__Document excerpt__.
* * * *
High Cholesterol? The TOP 12 Non-Drug Strategies to Increase Your HDL Levels
© 2014 Health Realizations, Inc.
Think you've heard it all when it comes to cholesterol? Well, even the most cholesterol-savvy among us may be in for a surprise ... it turns out that perhaps the most important aspect has to do with making sure you have enough of it -- the good kind, that is.
Cholesterol, of course, is composed of two types: the good "HDL" (high-density lipoprotein) cholesterol and the bad "LDL" (low-density lipoprotein) variety.
Most Americans focus on reducing LDL cholesterol as a key part of their treatment regimen. However, a new study found that having too little good cholesterol is at least as damaging when it comes to heart disease as having too much of the bad kind, and it may even be more damaging.
"The public was first educated on total cholesterol, and then the shift was on LDL cholesterol and keeping that level down," said Dr. Christie Ballantyne, a professor of medicine at Baylor College of Medicine. "HDL cholesterol is at least as important as LDL cholesterol and may even be more predictive of heart disease."
Increasing your HDL: Another benefit of exercise.
In fact, in people with heart disease, the most common cholesterol problem is too little HDL. That's because HDL cholesterol works to remove LDL cholesterol from the arteries. "Even if their total cholesterol and LDL cholesterol levels are normal, people with reduced levels of HDL have an increased risk of early coronary artery disease," says Richard N. Fogoros, M.D.
* * * *
__Information supplied__.
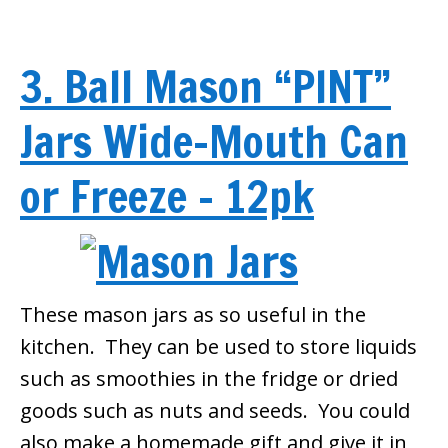
3. Ball Mason “PINT”
Jars Wide-Mouth Can
or Freeze – 12pk
These mason jars as so useful in the
kitchen. They can be used to store liquids
such as smoothies in the fridge or dried
goods such as nuts and seeds. You could
also make a homemade gift and give it in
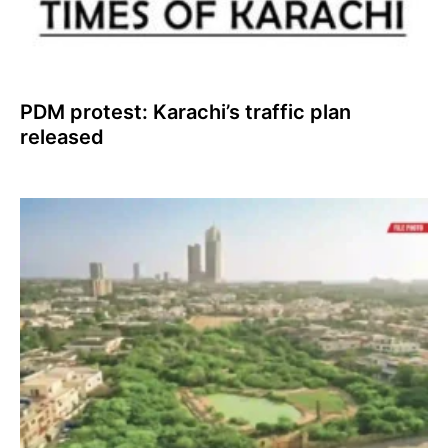
PDM protest: Karachi’s traffic plan
released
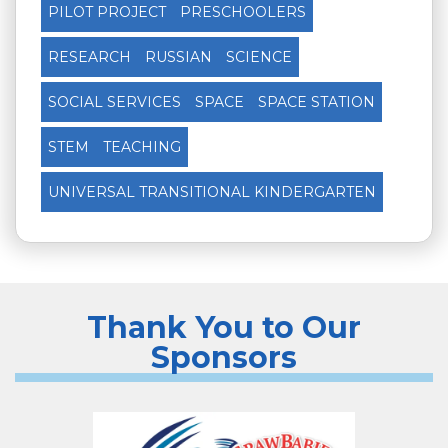
PILOT PROJECT
PRESCHOOLERS
RESEARCH
RUSSIAN
SCIENCE
SOCIAL SERVICES
SPACE
SPACE STATION
STEM
TEACHING
UNIVERSAL TRANSITIONAL KINDERGARTEN
Thank You to Our
Sponsors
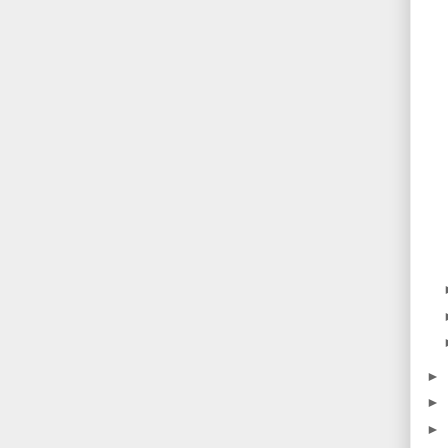
►
►
►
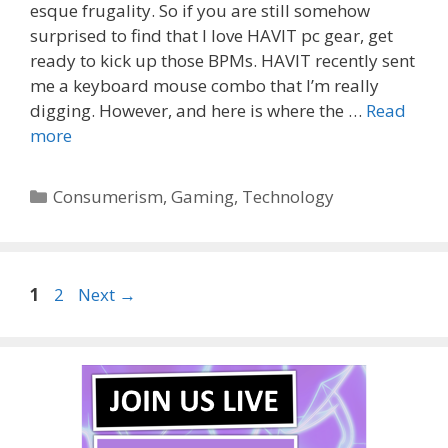
esque frugality. So if you are still somehow
surprised to find that I love HAVIT pc gear, get
ready to kick up those BPMs. HAVIT recently sent
me a keyboard mouse combo that I’m really
digging. However, and here is where the …
Read
more
Categories
Consumerism
,
Gaming
,
Technology
Page
Page
1
2
Next
→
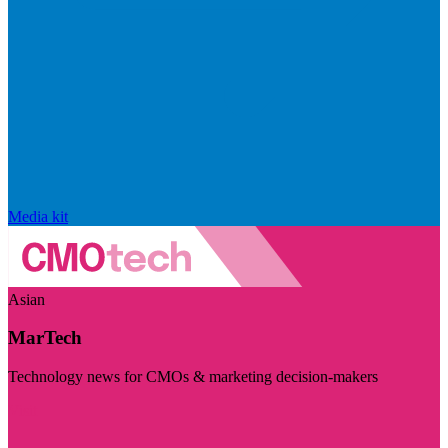
Media kit
Asian
MarTech
Technology news for CMOs & marketing decision-makers
Visit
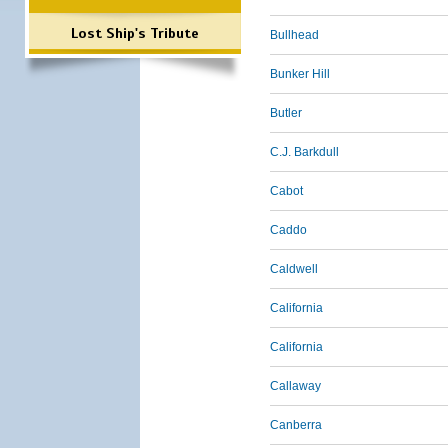
Lost Ship's Tribute
Bullhead
Bunker Hill
Butler
C.J. Barkdull
Cabot
Caddo
Caldwell
California
California
Callaway
Canberra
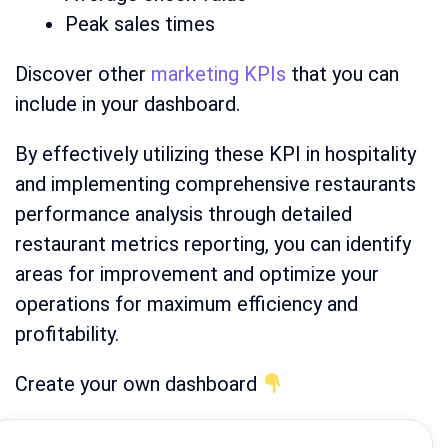
Peak sales times
Discover other
marketing KPIs
that you can
include in your dashboard.
By effectively utilizing these KPI in hospitality
and implementing comprehensive restaurants
performance analysis through detailed
restaurant metrics reporting, you can identify
areas for improvement and optimize your
operations for maximum efficiency and
profitability.
Create your own dashboard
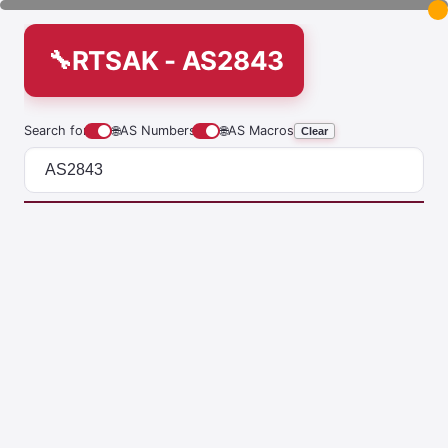
RTSAK - AS2843
Search for
🌐
AS Numbers
🌐
AS Macros
Clear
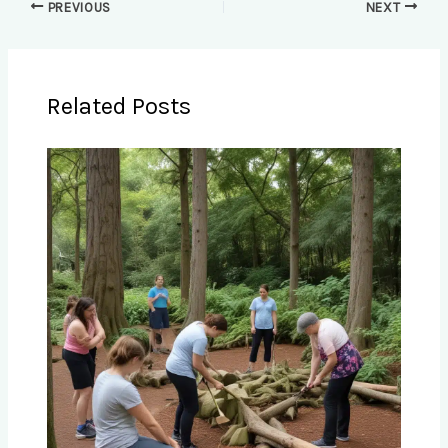
PREVIOUS
NEXT
Related Posts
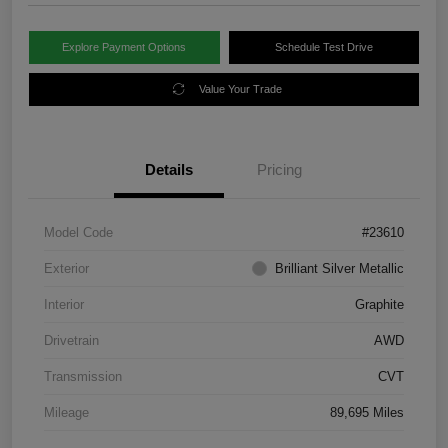
Explore Payment Options
Schedule Test Drive
Value Your Trade
Details
Pricing
Model Code
#23610
Exterior
Brilliant Silver Metallic
Interior
Graphite
Drivetrain
AWD
Transmission
CVT
Mileage
89,695 Miles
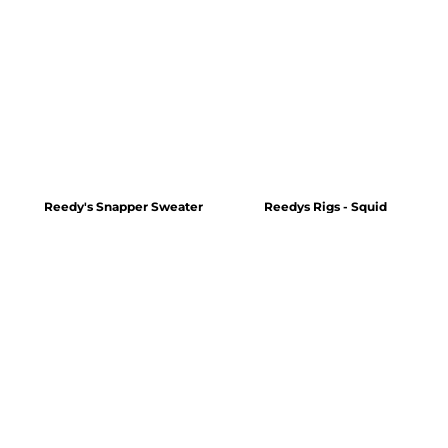
Reedy's Snapper Sweater
Reedys Rigs - Squid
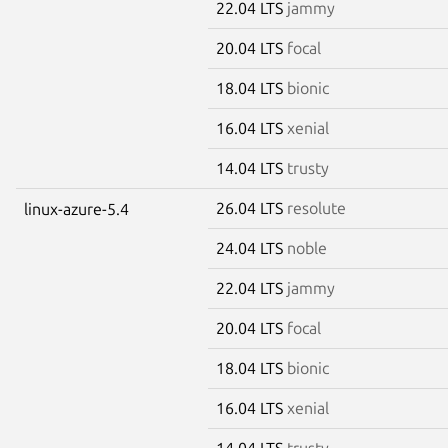
22.04 LTS
jammy
20.04 LTS
focal
18.04 LTS
bionic
16.04 LTS
xenial
14.04 LTS
trusty
26.04 LTS
resolute
linux-azure-5.4
24.04 LTS
noble
22.04 LTS
jammy
20.04 LTS
focal
18.04 LTS
bionic
16.04 LTS
xenial
14.04 LTS
trusty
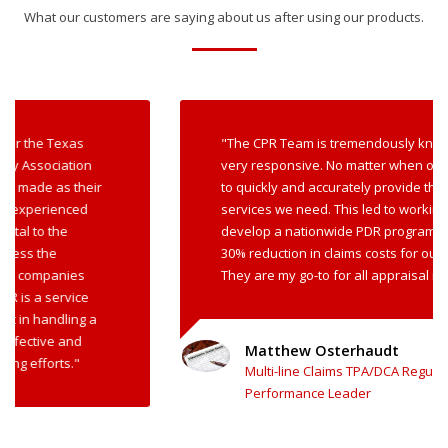
What our customers are saying about us after using our products.
"The CPR Team is tremendously knowledgeable and
very responsive. No matter when or where, CPR is able
to quickly and accurately provide the appraisal
services we need. This led to working with CPR to
develop a nationwide PDR program that resulted in a
30% reduction in claims costs for our insurance client.
They are my go-to for all appraisal needs."
Matthew Osterhaudt
Multi-line Claims TPA/DCA Regulatory Governance and
Performance Leader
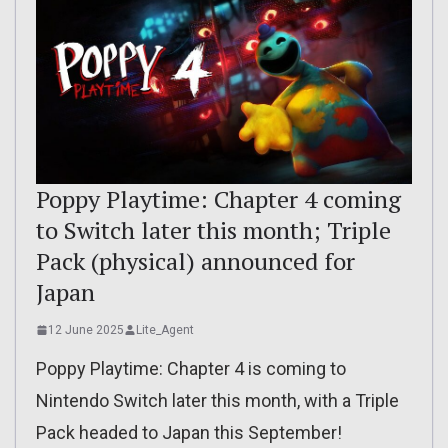
Poppy Playtime: Chapter 4 coming
to Switch later this month; Triple
Pack (physical) announced for
Japan
12 June 2025
Lite_Agent
Poppy Playtime: Chapter 4 is coming to
Nintendo Switch later this month, with a Triple
Pack headed to Japan this September!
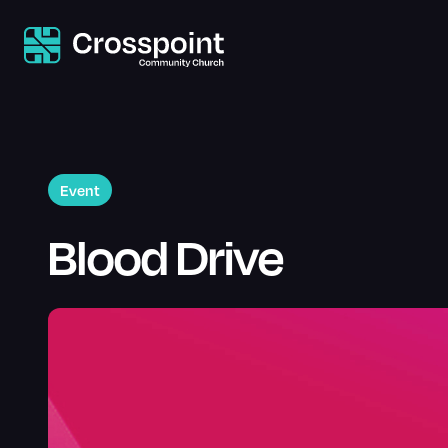
Event
Blood Drive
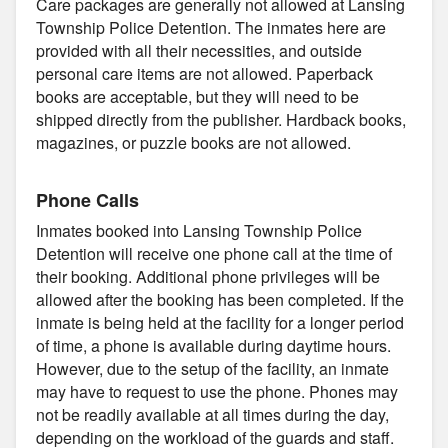
Care packages are generally not allowed at Lansing
Township Police Detention. The inmates here are
provided with all their necessities, and outside
personal care items are not allowed. Paperback
books are acceptable, but they will need to be
shipped directly from the publisher. Hardback books,
magazines, or puzzle books are not allowed.
Phone Calls
Inmates booked into Lansing Township Police
Detention will receive one phone call at the time of
their booking. Additional phone privileges will be
allowed after the booking has been completed. If the
inmate is being held at the facility for a longer period
of time, a phone is available during daytime hours.
However, due to the setup of the facility, an inmate
may have to request to use the phone. Phones may
not be readily available at all times during the day,
depending on the workload of the guards and staff.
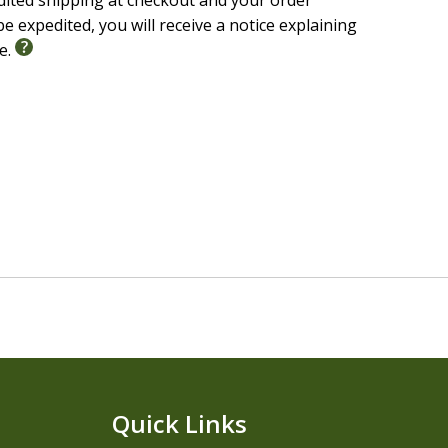
edited shipping at checkout and your order
e expedited, you will receive a notice explaining
le.
Quick Links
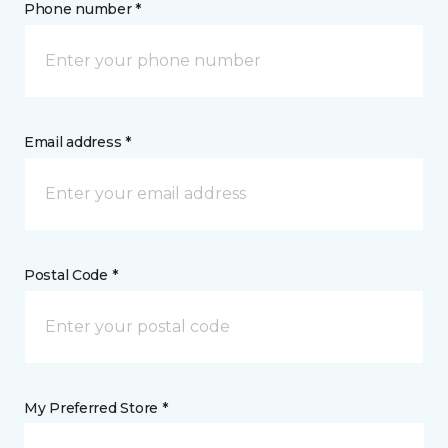
Phone number *
Email address *
Postal Code *
My Preferred Store *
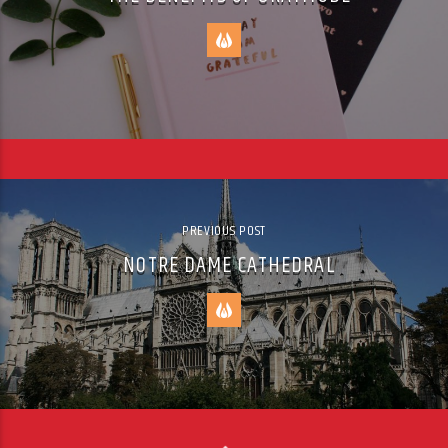
PREVIOUS POST
NOTRE DAME CATHEDRAL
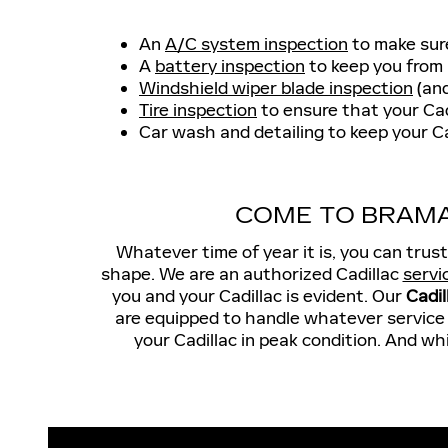
An
A/C system inspection
to make sur
A
battery inspection
to keep you from 
Windshield wiper blade inspection
(and
Tire inspection
to ensure that your Cad
Car wash and detailing to keep your Ca
COME TO BRAMA
Whatever time of year it is, you can trus
shape. We are an authorized Cadillac
servi
you and your Cadillac is evident. Our
Cadil
are equipped to handle whatever service y
your Cadillac in peak condition. And wh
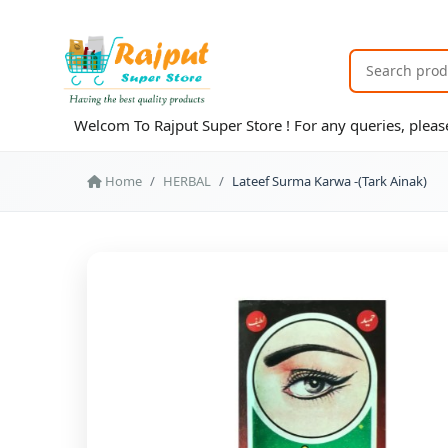
Welcom To Rajput Super Store ! For any queries, ple
Home
HERBAL
Lateef Surma Karwa -(Tark Ainak)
* * * *
__What to do__. Continue the article on raising HDL cholesterol, starting right after its last sentence.

__Expected answer__.
When HDL levels are increased, a little goes a long way. It's estimated that for every 1 mg/dl increase in HDL cholesterol, there is a 2 percent to 4 percent decrease in your risk of coronary heart disease.
12 Strategies to Increase Your HDL
If your HDL levels are lacking, here are some key ways to boost them.
Exercise: Aerobic exercise, the kind that raises your heart rate for an extended period of time (say 20 or 30 minutes), can increase your HDL if done regularly. Examples include jogging, biking, fast walking, aerobics, etc.
Maintain a healthy weight: Being overweight or obese can increase your LDL cholesterol levels while reducing your HDL. Losing weight can help to increase HDL.
Doughnuts, along with other foods that contain trans fats, are some of the worst foods you could eat: they lower your good cholesterol and increase the bad.
Don't eat trans fats: Trans fats are an unhealthy type of fat found in margarine, shortening, fried foods like french fries and fried chicken, doughnuts, cookies, pastries and crackers. Anything that contains hydrogenated or partially hydrogenated oil also contains them.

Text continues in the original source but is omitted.